Locate every line in the records below that contains the word "Teddy" and copy each of those lines.

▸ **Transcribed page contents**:
—————

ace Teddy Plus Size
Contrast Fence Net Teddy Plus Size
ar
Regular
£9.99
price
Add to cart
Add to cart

—————

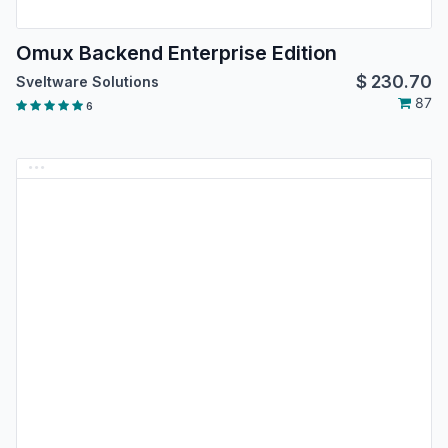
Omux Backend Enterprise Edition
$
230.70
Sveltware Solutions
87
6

—————

▸ **Answer for this exercise**:
ace Teddy Plus Size
Contrast Fence Net Teddy Plus Size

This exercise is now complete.